If you've fournd forms confusting it's because they are badly designed.

Remember nearly everybody who has worked with a computer knows how to work through the form to set up a hotmail account, so they can't be too offputting.

Stephen Jones
Monday, October 13, 2003

Isn't that a leak abstraction ?
You give a way how the user should type the data into the system. I guess you certainly have something like a language or structure. This language will be a logic one, not an intuitive one. So your user interface only pretends that one could write like on a note, but he or she simply can't.
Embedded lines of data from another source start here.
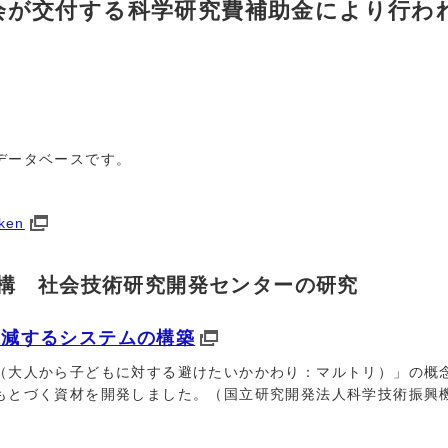
会が交付する科学研究費補助金により行わ
データベースです。
aken
構 社会技術研究開発センターの研究
低減するシステムの構築
大人から子どもに対する避けたいかかわり：マルトリ）」の概
もとづく資材を開発しました。（国立研究開発法人科学技術振興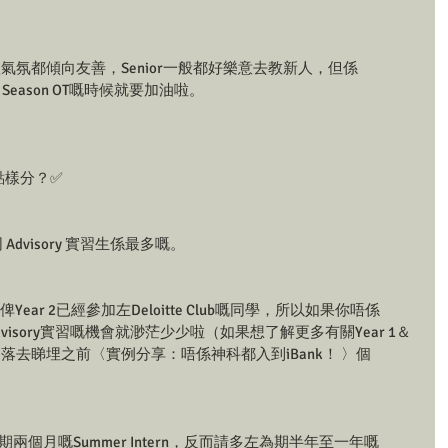
rm嘅整體氣氛都傾向友善，Senior一般都好樂意去教新人，但係
 Season OT嘅時候就要加油啦。
t點樣分？✅
 同 Advisory 實習生係最多嘅。
俾Year 2已經參加左Deloitte Club嘅同學，所以如果你唔係
，想要入Advisory實習嘅機會就渺茫少少啦（如果想了解更多有關Year 1＆ 
落去睇埋之前〈實例分享：唔係神科都入到iBank！ 〉個
期兩個月嘅Summer Intern，反而請多左為期半年至一年嘅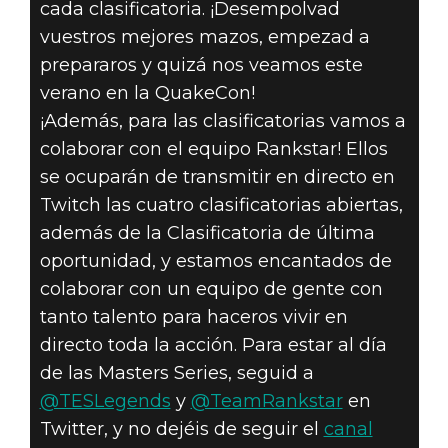
cada clasificatoria. ¡Desempolvad
vuestros mejores mazos, empezad a
prepararos y quizá nos veamos este
verano en la QuakeCon!
¡Además, para las clasificatorias vamos a
colaborar con el equipo Rankstar! Ellos
se ocuparán de transmitir en directo en
Twitch las cuatro clasificatorias abiertas,
además de la Clasificatoria de última
oportunidad, y estamos encantados de
colaborar con un equipo de gente con
tanto talento para haceros vivir en
directo toda la acción. Para estar al día
de las Masters Series, seguid a
@TESLegends
y
@TeamRankstar
en
Twitter, y no dejéis de seguir el
canal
Forms don't pretend that.

Michael Bruckmeier
Monday, October 13, 2003

i like the idea of automated form parsing.

how many of you use google to find maps on yahoo? or telephone numbers? or the calculator?
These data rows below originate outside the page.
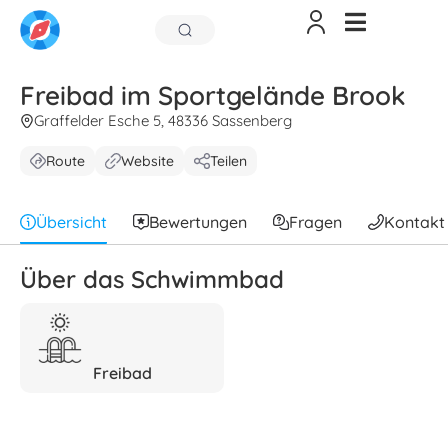
Freibad im Sportgelände Brook
Graffelder Esche 5, 48336 Sassenberg
Route
Website
Teilen
Übersicht
Bewertungen
Fragen
Kontakt
Über das Schwimmbad
Freibad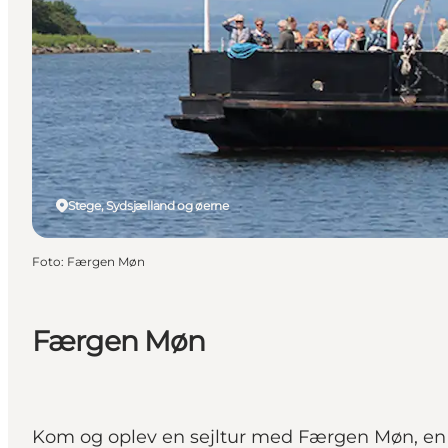
Stege, Sydsjælland og øerne
Foto
:
Færgen Møn
Færgen Møn
Kom og oplev en sejltur med Færgen Møn, en 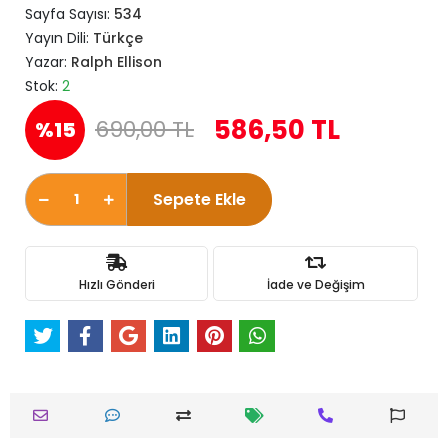
Sayfa Sayısı:
534
Yayın Dili:
Türkçe
Yazar:
Ralph Ellison
Stok:
2
586,50 TL
690,00 TL
%15
Sepete Ekle
Hızlı Gönderi
İade ve Değişim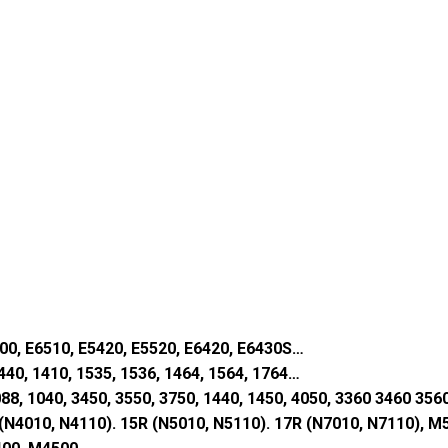
500, E6510, E5420, E5520, E6420, E6430S…
1440, 1410, 1535, 1536, 1464, 1564, 1764…
088, 1040, 3450, 3550, 3750, 1440, 1450, 4050, 3360 3460 356
R (N4010, N4110). 15R (N5010, N5110). 17R (N7010, N7110), 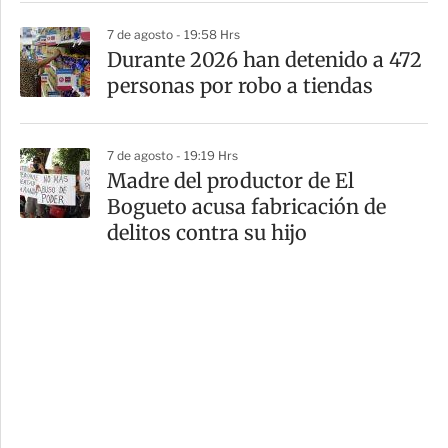
7 de agosto - 19:58 Hrs
Durante 2026 han detenido a 472
personas por robo a tiendas
7 de agosto - 19:19 Hrs
Madre del productor de El
Bogueto acusa fabricación de
delitos contra su hijo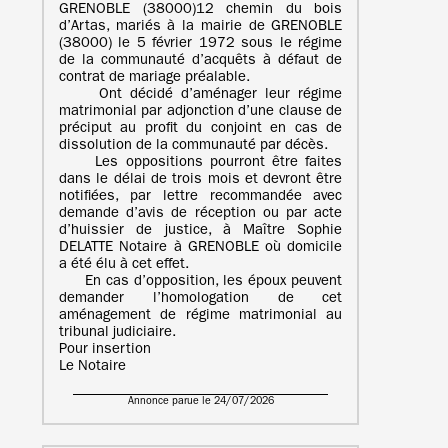
GRENOBLE (38000)12 chemin du bois
d’Artas, mariés à la mairie de GRENOBLE
(38000) le 5 février 1972 sous le régime
de la communauté d’acquêts à défaut de
contrat de mariage préalable.
Ont décidé d’aménager leur régime
matrimonial par adjonction d’une clause de
préciput au profit du conjoint en cas de
dissolution de la communauté par décès.
Les oppositions pourront être faites
dans le délai de trois mois et devront être
notifiées, par lettre recommandée avec
demande d’avis de réception ou par acte
d’huissier de justice, à Maître Sophie
DELATTE Notaire à GRENOBLE où domicile
a été élu à cet effet.
En cas d’opposition, les époux peuvent
demander l’homologation de cet
aménagement de régime matrimonial au
tribunal judiciaire.
Pour insertion
Le Notaire
Annonce parue le 24/07/2026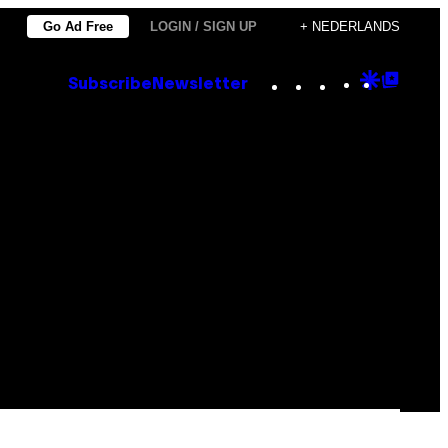
Go Ad Free
LOGIN / SIGN UP
+ NEDERLANDS
Instagram
TikTok
YouTube
Google
Goog
Subscribe
Newsletter
Discove
Top
Posts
why is it cool? because the computer parses your request. instead of going to yahoo maps (easy), then typing the address into component bits (street name here, city here, country here), you just type (or copy & paste) the whole thing into a single input area, and the computer figures it out.

error correction is the hard part. if you have a form, it needs to display what it thinks you typed. and you need to actually verify that. that may be difficult.

for bulk data entry of a set of existing alread-parsed forms, a good keyboard driven UI is still probably the right answer: set the fields up in order of the existing forms, then item1, tab, item2, tab becomes easy to do.

mb
Monday, October 13, 2003

Two thoughts:

1. I get the impression the free form would involve more than one distinct piece of data, not just narrowing in on one topic.

2. It is cheaper to train a couple dozen people than build a google infrastructure.

m
Monday, October 13, 2003

Once upon a time, in a world far far away, I worked as a cashier for a lumber yard.  While many retail stores could get pretty far with scanners, a lumber yard was, and still is, pretty difficult to automate. 

The ancient NCR POS systems had pretty much reached the maximum potential and the management at HQ heard of this new wizbang concept called JIT inventory that would certainly save the company millions of dollars every year.

It was time to build a new state of the art POS system.  This was probably the only time in my life that I've been a customer of a major custom IT project, and it was a miserable failure.

The terminals had a windowing interface that was similar to Windows 3.1, but was really OS/2 2.x.  Very few have ever even seen the system used in production, but considering the alternatives it was far better than microsoft offerings of the day...

With that said, the interface was a flop.  Data entry was slowed to a crawl while cashiers looked for the tab key, closed modal dialog boxes, grabbed the mouse to complete the transaction, all while the 386 struggled to render the next screen.

I suspet the amount of money that was spent and lost on the project helped speed demise of the company.  The lesson I learned (at someone else's expense) was different interfaces make sense for different applications.  The windows desktop PC metaphor does not work for rapid fire data entry.

Full screen data entry used in conjunction with custom key devices or touch screens are the only way to go.  It seems most retail stores have learned this lesson, and few use a windowing system for terminal data entry.

I would check out the POS systems are your local grocery.  If you can, watch the cashiers make a few transactions.  This might give you some insight into your UI.

http://www.summitsage.com/

christopher baus (tahoe, nv)
Monday, October 13, 2003

I'm just helping a client through the process of installing a CRM system which also replaces most of the order processing of their existing accounting system.

Apart from nuisances like having to use a mouse and the tab key, one of their biggest stumbling blocks in data entry is that the CRM system is mixed case.

I've rehearsed before that in accounting and order processing applications its important that the eye and focus of attention should be at the same relative place and that new windows should overlap naturally and not pepper the screen and get hidden and such.

This CRM application sins worse than most I've come across in that regard.

And no they didn't consult me in the choosing of the software :-).